→ **Selected extract**
******************************

AI: - OpenAI ChatGPT API pricing calculation

2023-09-14

About

This document gives an explanation of how the token price is calculated.

Counting tokens for chat completions API call.

We take as an example the language model GPT-3.5 Turbo.

ModelInputOutput
4K context$0.0015 / 1K tokens$0.002 / 1K tokens
16K context$0.003 / 1K tokens$0.004 / 1K tokens

To see how many tokens are in a text string without making an API call, you can use OpenAI’s tiktoken Python library. Source: https://help.openai.com/en/articles/7232945-how-can-i-use-the-chatgpt-api

Calculation

When using the ChatGPT API, the cost is determined by two main factors: the number of tokens in the input and the number of tokens in the output. Each token has a specific price based on the model you're using.

Example Request

Here's the Python request we made to the ChatGPT API:

import openai

completion = openai.ChatCompletion.create(
  model="gpt-3.5-turbo",
  messages=[
    {"role": "system", "content": "You are a helpful assistant."},
  ]
)

Example Response

{
  "id": "...",
  "object": "chat.completion",
  "created": 1694725384,
  "model": "gpt-3.5-turbo-0613",
  "choices": [
    {
      "index": 0,
      "message": {
        "role": "assistant",
        "content": "How can I assist you today?"
      },
      "finish_reason": "stop"
    }
  ],
  "usage": {
    "prompt_tokens": 13,
    "completion_tokens": 7,
    "total_tokens": 20
  }
}

From the response, we can see that:

Input tokens used: 13 Output tokens generated: 7 Total tokens: 20 Breaking down the cost:

  1. Input Tokens:
    • Cost for our input: (13 tokens / 1000) * $0.0015 = $0.0000195
  2. Output Tokens:
    • Cost for our output: (7 tokens / 1000) * $0.002 = $0.000014
  3. Total Cost:
    • Total cost: $0.0000195 (input) + $0.000014 (output) = $0.0000335

So, for our example call with a total of 20 tokens, the cost would be $0.0000335.

Example code

Models don't see text like you and I, instead they see a sequence of numbers (known as tokens).

******************************

→ **Study material**
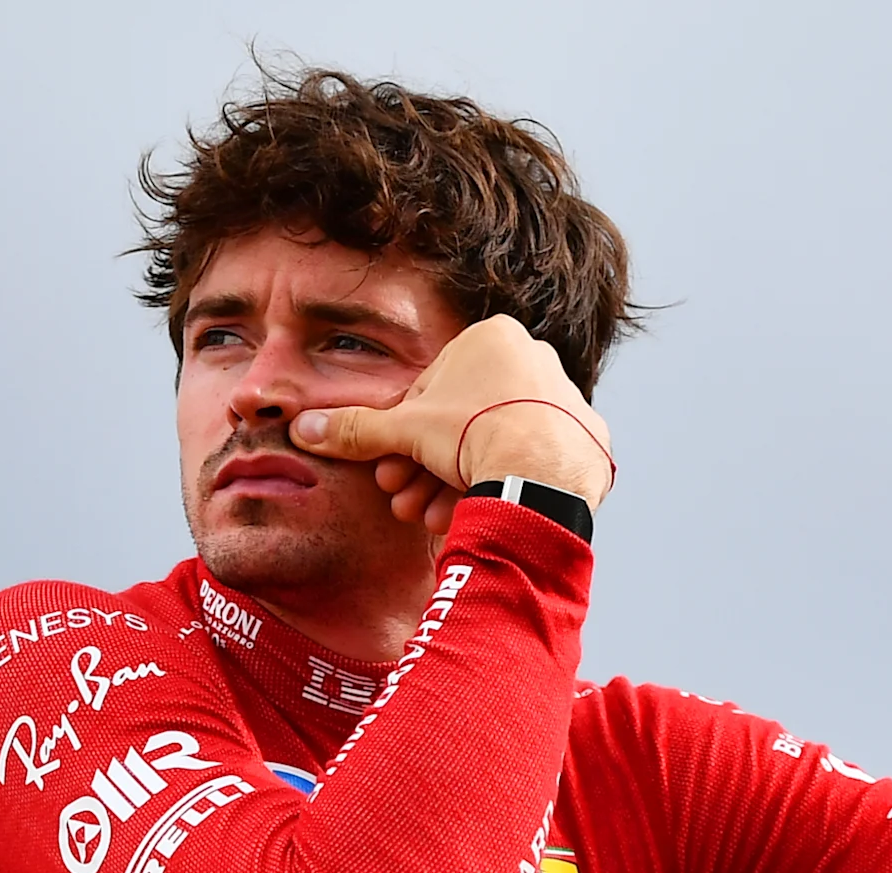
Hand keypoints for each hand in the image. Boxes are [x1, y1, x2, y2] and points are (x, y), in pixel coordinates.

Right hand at [290, 315, 613, 523]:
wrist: (541, 473)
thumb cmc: (473, 435)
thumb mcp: (404, 431)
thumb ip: (357, 428)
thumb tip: (306, 429)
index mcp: (494, 337)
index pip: (433, 391)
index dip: (403, 438)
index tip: (390, 471)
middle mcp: (536, 359)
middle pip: (464, 422)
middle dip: (427, 467)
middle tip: (406, 501)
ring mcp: (566, 399)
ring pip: (496, 443)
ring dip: (457, 483)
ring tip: (434, 515)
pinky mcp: (586, 439)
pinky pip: (533, 461)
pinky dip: (504, 484)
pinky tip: (477, 511)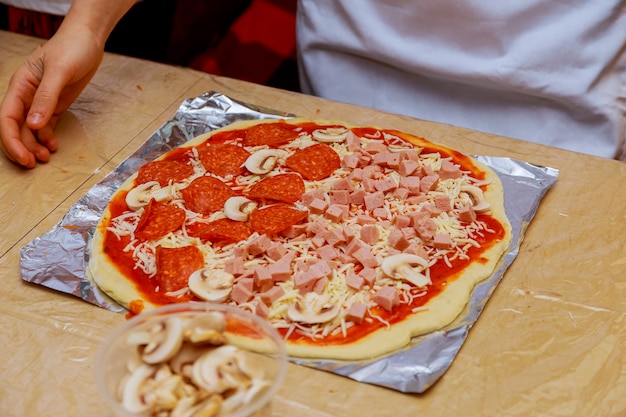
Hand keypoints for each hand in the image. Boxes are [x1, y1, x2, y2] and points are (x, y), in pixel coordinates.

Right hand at [0, 28, 104, 167]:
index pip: (7, 118)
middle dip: (22, 147)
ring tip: (48, 157)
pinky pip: (46, 127)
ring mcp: (40, 102)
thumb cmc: (72, 49)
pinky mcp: (55, 105)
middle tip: (35, 163)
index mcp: (20, 85)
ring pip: (31, 130)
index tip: (24, 157)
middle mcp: (26, 95)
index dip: (11, 140)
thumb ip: (46, 97)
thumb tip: (33, 124)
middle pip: (16, 127)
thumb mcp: (59, 71)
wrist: (88, 40)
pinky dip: (47, 138)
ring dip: (35, 145)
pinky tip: (54, 146)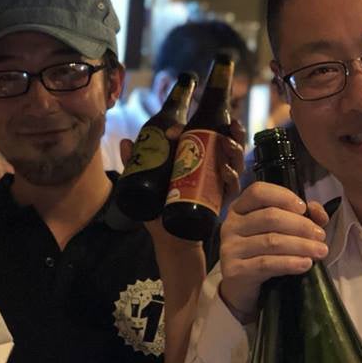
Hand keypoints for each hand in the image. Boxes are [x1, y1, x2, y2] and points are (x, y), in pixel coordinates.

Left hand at [119, 120, 245, 248]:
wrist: (170, 238)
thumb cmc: (160, 209)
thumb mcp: (146, 184)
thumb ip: (135, 163)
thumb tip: (125, 141)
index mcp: (199, 160)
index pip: (210, 137)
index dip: (208, 125)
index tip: (189, 123)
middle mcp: (213, 170)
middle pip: (229, 147)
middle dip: (234, 133)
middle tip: (231, 124)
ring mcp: (220, 186)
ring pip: (235, 164)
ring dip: (236, 151)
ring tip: (227, 144)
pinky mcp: (222, 202)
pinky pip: (233, 188)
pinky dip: (232, 179)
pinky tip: (226, 171)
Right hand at [219, 182, 329, 321]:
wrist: (242, 287)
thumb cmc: (263, 253)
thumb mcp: (280, 230)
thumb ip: (300, 216)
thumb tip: (318, 213)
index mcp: (240, 208)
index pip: (258, 191)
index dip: (283, 196)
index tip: (304, 208)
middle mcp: (230, 225)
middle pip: (269, 217)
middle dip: (301, 225)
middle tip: (320, 236)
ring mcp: (230, 248)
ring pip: (271, 241)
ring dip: (301, 245)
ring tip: (320, 252)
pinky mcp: (234, 270)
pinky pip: (266, 263)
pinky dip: (290, 263)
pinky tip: (305, 264)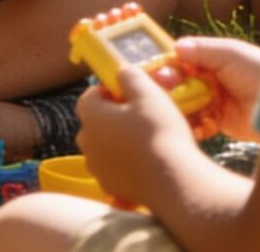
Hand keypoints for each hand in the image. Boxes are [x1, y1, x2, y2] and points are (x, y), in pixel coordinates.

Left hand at [76, 64, 204, 209]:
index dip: (107, 91)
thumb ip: (130, 76)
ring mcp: (97, 169)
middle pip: (93, 123)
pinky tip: (145, 162)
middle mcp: (87, 143)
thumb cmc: (159, 132)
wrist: (173, 180)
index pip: (89, 96)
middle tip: (139, 116)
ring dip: (116, 141)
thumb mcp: (148, 93)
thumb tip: (121, 73)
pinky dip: (123, 163)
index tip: (128, 94)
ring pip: (102, 147)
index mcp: (92, 117)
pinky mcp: (110, 187)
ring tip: (144, 140)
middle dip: (111, 117)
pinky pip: (112, 168)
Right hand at [173, 36, 259, 141]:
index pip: (180, 62)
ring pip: (185, 107)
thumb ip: (202, 49)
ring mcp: (213, 102)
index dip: (167, 68)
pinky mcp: (219, 123)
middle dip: (170, 91)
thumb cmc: (259, 69)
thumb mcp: (230, 52)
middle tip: (166, 97)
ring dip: (180, 111)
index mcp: (210, 60)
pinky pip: (198, 126)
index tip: (156, 75)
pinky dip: (194, 127)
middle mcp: (209, 80)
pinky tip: (196, 127)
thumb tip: (175, 47)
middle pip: (179, 86)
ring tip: (177, 114)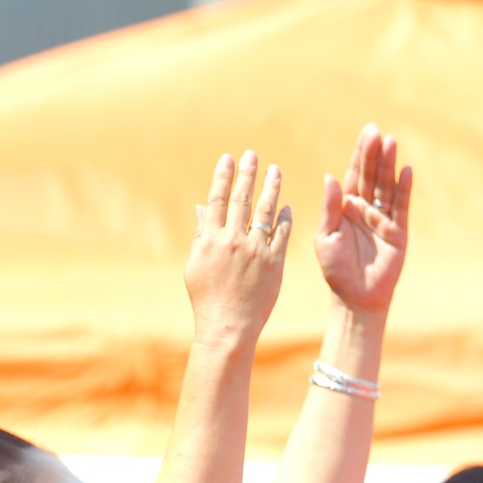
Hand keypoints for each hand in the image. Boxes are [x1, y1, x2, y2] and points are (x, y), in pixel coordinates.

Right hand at [185, 151, 288, 350]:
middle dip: (247, 174)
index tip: (228, 159)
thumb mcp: (195, 266)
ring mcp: (254, 251)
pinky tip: (287, 207)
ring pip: (265, 211)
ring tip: (275, 171)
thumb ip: (201, 234)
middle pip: (242, 199)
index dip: (223, 177)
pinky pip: (281, 234)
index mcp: (210, 240)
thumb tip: (203, 207)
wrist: (227, 326)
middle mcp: (232, 241)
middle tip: (252, 155)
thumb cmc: (207, 298)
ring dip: (271, 188)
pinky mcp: (273, 263)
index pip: (217, 200)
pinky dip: (284, 218)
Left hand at [313, 125, 410, 316]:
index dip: (360, 154)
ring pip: (387, 186)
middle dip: (374, 153)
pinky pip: (401, 206)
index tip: (366, 133)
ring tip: (391, 142)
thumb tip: (330, 177)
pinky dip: (404, 188)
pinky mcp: (398, 231)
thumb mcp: (326, 237)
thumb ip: (330, 208)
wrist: (355, 298)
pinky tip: (405, 170)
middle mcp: (365, 209)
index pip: (354, 175)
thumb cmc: (336, 269)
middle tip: (377, 131)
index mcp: (346, 208)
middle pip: (372, 175)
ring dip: (389, 165)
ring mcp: (383, 218)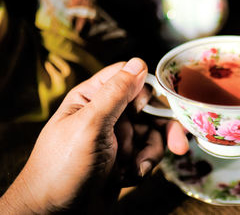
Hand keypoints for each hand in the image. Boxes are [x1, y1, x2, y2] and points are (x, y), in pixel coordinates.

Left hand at [0, 58, 187, 213]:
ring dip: (151, 152)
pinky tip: (129, 177)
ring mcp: (117, 138)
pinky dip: (144, 166)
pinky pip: (147, 154)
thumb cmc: (61, 168)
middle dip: (162, 127)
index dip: (147, 88)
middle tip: (177, 144)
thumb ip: (115, 93)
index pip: (128, 77)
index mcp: (93, 98)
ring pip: (152, 133)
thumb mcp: (89, 125)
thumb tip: (138, 62)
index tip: (161, 104)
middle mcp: (107, 114)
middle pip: (148, 108)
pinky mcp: (124, 159)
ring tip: (137, 168)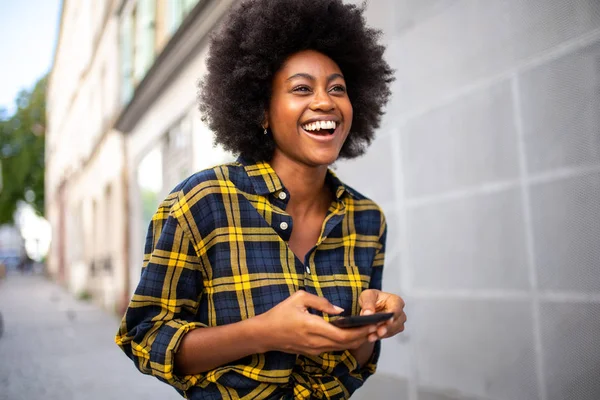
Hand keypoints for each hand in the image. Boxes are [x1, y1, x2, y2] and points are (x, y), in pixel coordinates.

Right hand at [256, 290, 377, 355]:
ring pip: (341, 348)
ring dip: (356, 340)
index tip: (372, 323)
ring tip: (369, 330)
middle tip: (376, 326)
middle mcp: (316, 341)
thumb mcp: (299, 298)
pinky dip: (346, 342)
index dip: (360, 330)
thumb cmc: (280, 313)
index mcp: (313, 326)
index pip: (343, 333)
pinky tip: (353, 335)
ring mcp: (315, 349)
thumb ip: (321, 302)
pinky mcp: (313, 352)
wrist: (265, 334)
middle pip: (346, 343)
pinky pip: (334, 348)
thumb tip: (340, 310)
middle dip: (363, 336)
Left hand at [358, 289, 405, 341]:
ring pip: (394, 330)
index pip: (397, 309)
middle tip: (378, 331)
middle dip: (387, 327)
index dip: (393, 316)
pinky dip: (380, 336)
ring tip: (371, 336)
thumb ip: (368, 304)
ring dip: (383, 334)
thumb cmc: (372, 298)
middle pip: (397, 321)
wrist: (370, 307)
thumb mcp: (367, 296)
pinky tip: (372, 337)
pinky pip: (389, 334)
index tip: (387, 321)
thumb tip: (368, 313)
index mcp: (395, 300)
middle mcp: (399, 311)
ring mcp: (398, 321)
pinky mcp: (393, 330)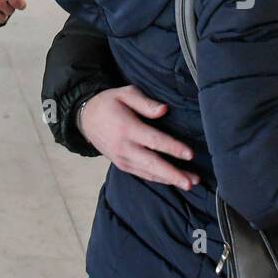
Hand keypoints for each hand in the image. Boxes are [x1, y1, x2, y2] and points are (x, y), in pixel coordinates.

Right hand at [78, 85, 200, 190]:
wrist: (85, 118)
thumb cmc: (108, 103)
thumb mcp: (125, 93)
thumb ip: (145, 102)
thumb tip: (164, 110)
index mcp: (127, 128)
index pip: (154, 140)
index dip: (173, 148)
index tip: (190, 154)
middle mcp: (124, 147)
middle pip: (152, 163)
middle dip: (173, 174)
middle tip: (192, 182)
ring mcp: (122, 159)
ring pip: (148, 173)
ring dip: (169, 179)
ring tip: (189, 183)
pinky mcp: (121, 165)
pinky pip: (142, 174)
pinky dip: (158, 179)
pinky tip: (172, 181)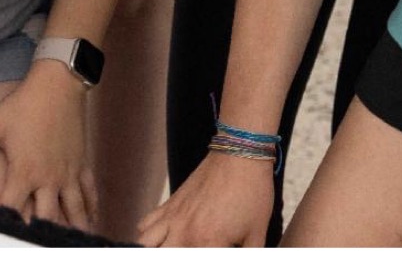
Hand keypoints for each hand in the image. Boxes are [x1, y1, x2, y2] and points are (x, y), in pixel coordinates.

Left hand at [0, 66, 94, 226]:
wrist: (57, 85)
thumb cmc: (21, 106)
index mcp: (24, 171)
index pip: (11, 208)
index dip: (4, 221)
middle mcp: (48, 178)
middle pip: (47, 217)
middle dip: (40, 232)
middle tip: (33, 240)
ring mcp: (68, 173)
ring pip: (75, 211)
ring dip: (73, 228)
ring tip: (69, 242)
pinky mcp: (82, 164)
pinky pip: (90, 193)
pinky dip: (91, 209)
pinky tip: (91, 221)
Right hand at [138, 153, 274, 246]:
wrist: (240, 157)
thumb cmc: (251, 193)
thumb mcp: (257, 233)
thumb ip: (250, 252)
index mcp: (207, 242)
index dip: (212, 252)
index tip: (219, 247)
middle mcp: (184, 232)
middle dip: (176, 253)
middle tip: (193, 247)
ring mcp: (172, 217)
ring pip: (144, 243)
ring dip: (155, 247)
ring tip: (170, 246)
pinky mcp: (169, 204)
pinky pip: (144, 224)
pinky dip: (148, 233)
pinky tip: (163, 235)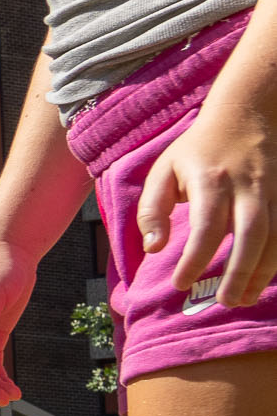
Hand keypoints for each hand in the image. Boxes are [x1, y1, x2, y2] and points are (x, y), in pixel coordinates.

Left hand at [144, 83, 276, 316]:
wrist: (249, 114)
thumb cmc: (198, 150)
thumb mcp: (163, 171)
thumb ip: (152, 210)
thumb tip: (153, 249)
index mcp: (211, 181)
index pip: (205, 228)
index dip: (194, 260)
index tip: (180, 284)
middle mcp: (247, 187)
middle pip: (251, 236)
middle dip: (239, 273)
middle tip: (224, 301)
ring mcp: (273, 190)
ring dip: (263, 272)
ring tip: (244, 298)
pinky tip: (265, 278)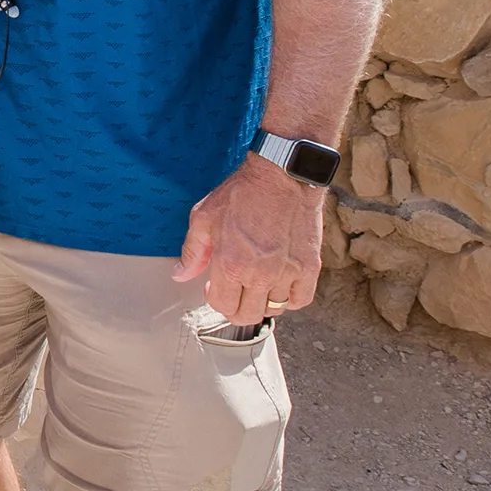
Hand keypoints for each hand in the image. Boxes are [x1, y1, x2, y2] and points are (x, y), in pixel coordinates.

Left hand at [172, 158, 324, 326]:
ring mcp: (287, 273)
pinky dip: (290, 299)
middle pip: (247, 315)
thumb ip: (192, 251)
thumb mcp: (204, 217)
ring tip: (257, 286)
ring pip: (274, 309)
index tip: (215, 287)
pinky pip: (301, 299)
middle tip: (235, 292)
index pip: (222, 305)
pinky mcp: (309, 267)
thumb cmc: (242, 193)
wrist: (282, 175)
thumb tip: (180, 275)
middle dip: (236, 308)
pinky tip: (281, 287)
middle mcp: (259, 274)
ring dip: (262, 302)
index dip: (215, 299)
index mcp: (230, 264)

******************************

→ **Action item**
Reproduce word for word the passage of the ChatGPT API pricing page that runs from "AI: - OpenAI" up to and including "model GPT-3.5 Turbo.".

→ **Solution to the problem**
AI: - OpenAI ChatGPT API pricing calculation

2023-09-14

About

This document gives an explanation of how the token price is calculated.

Counting tokens for chat completions API call.

We take as an example the language model GPT-3.5 Turbo.